Students as young as kindergartners will have the opportunity to build inquiry-based skills through a new program in the Norwin School District this fall.
The program, called STEM Squires, will challenge students in kindergarten through the fourth grade to complete quests in the science, technology, engineering and mathematics, or STEM, fields and one related to a STEM-related career.
Students will earn five badges and ultimately earn the title “STEM Squire.”
“We just identified that we wanted to do something in the kindergarten, first and second grades specifically,” Natalie McCracken, assistant superintendent of elementary education, said.
“What we recognize with kids, when they're younger, they're curious and imaginative. They're open to thinking and learning.”
After students completes a quest in one of the areas, they will present their findings to a panel of teachers. Students must be able to explain their project and findings.
For example, to earn the science badge, a student could participate in the school science fair, McCracken said.

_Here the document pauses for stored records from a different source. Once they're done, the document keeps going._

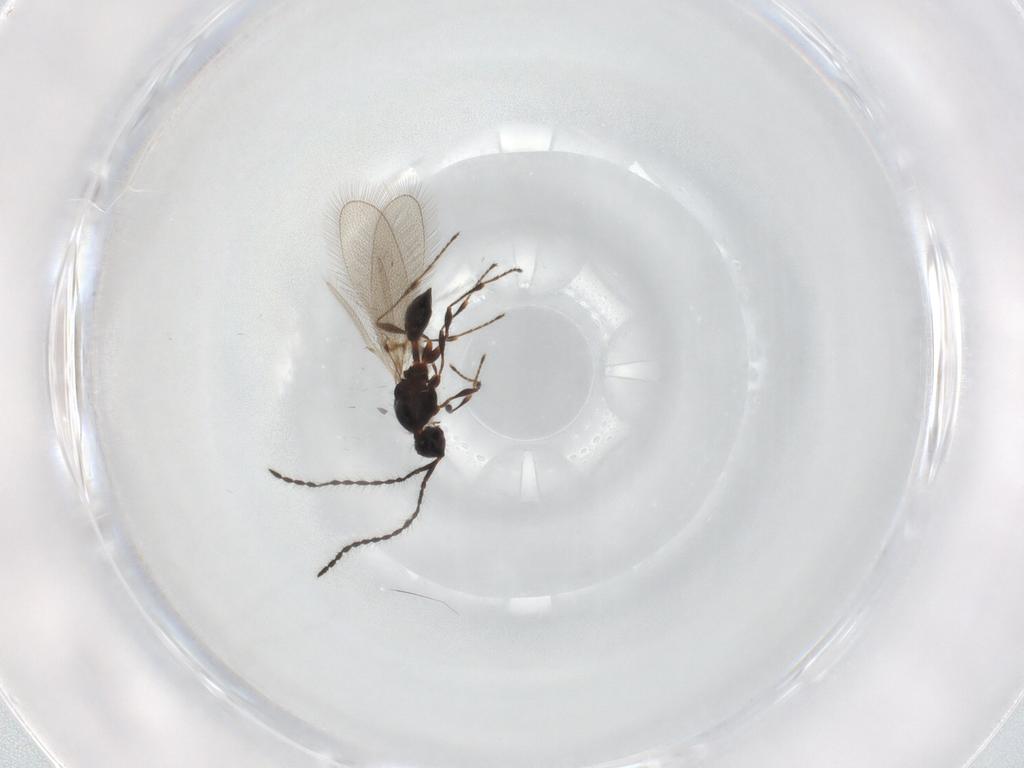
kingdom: Animalia
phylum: Arthropoda
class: Insecta
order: Hymenoptera
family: Diapriidae
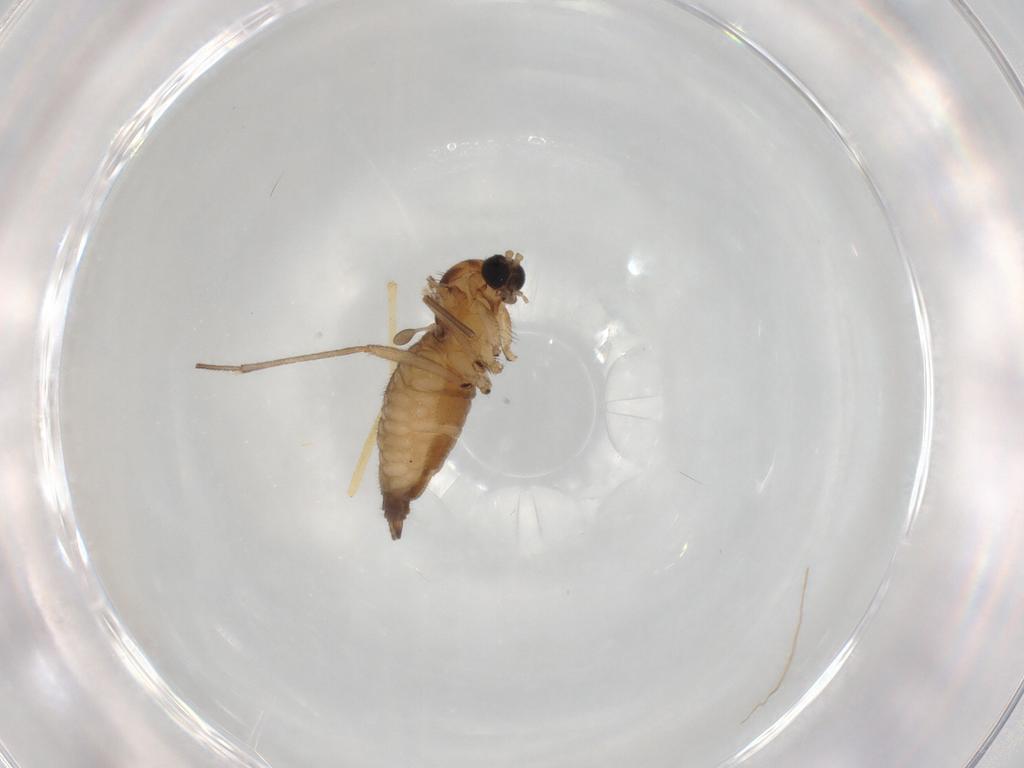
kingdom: Animalia
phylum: Arthropoda
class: Insecta
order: Diptera
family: Sciaridae
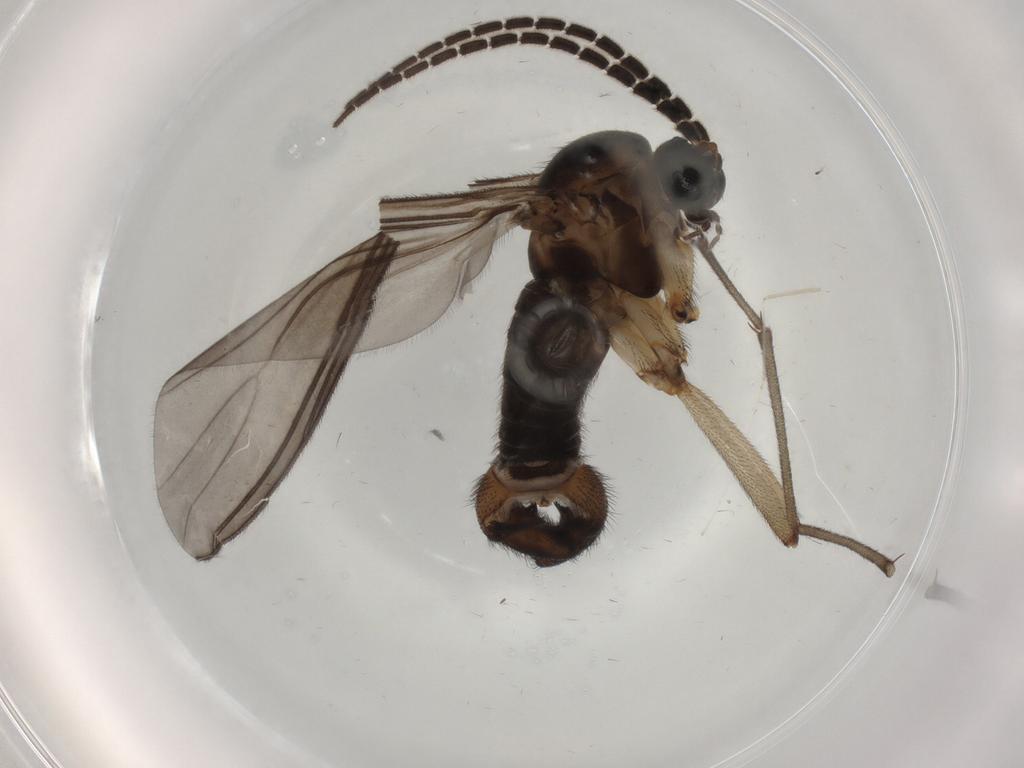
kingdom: Animalia
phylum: Arthropoda
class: Insecta
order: Diptera
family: Sciaridae
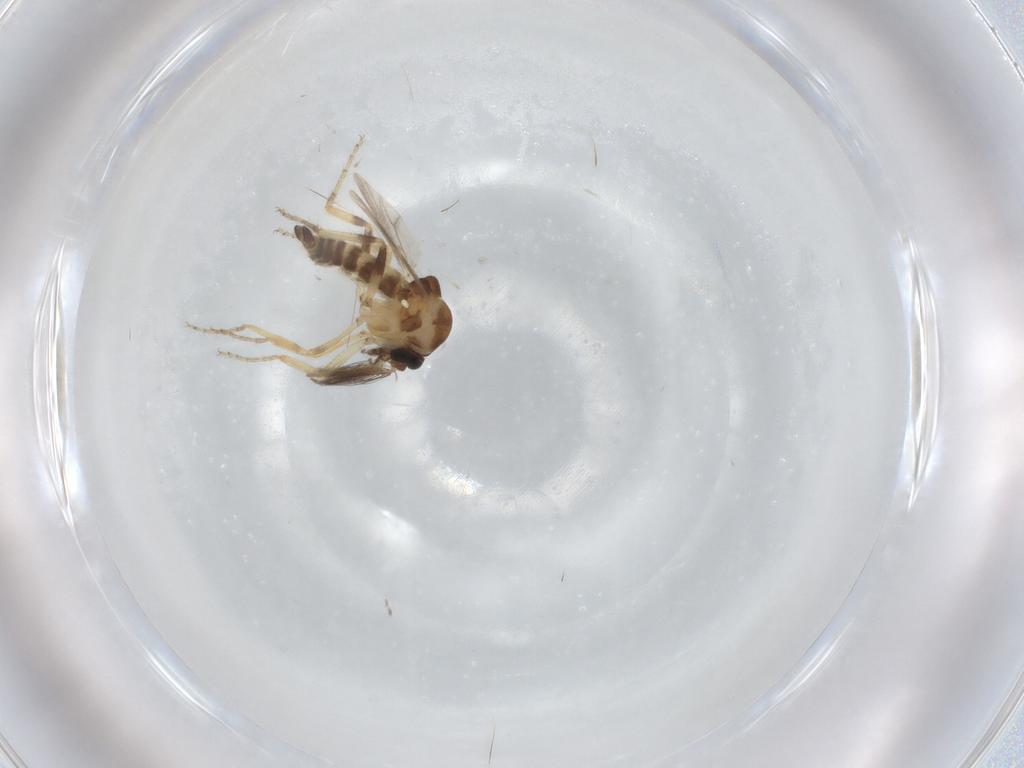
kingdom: Animalia
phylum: Arthropoda
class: Insecta
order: Diptera
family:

Interviewing an engineer would earn a student a badge for the STEM-related career quest, she said.
The program is voluntary, but, McCracken said, she anticipates a majority of the district's students in the target grades will participate.
Of the district's 5,265 students, about 2,000 are in kindergarten through fourth grade.
“We want to capitalize the way young people think,” McCracken said. “We want them to solve a problem or test a hypothesis. We don't want STEM to be an initiative; we want STEM to be a way of life.”
The program is the latest push district officials have placed on STEM-focused learning.
Over the summer, officials offered a variety of educational camps to keep students engaged in science, technology, engineering and mathematics. One of the camps, “Camp Invention” was specifically targeted at students entering grades one through six.
Amanda Dolasinski is a staff writer for Trib Total Media.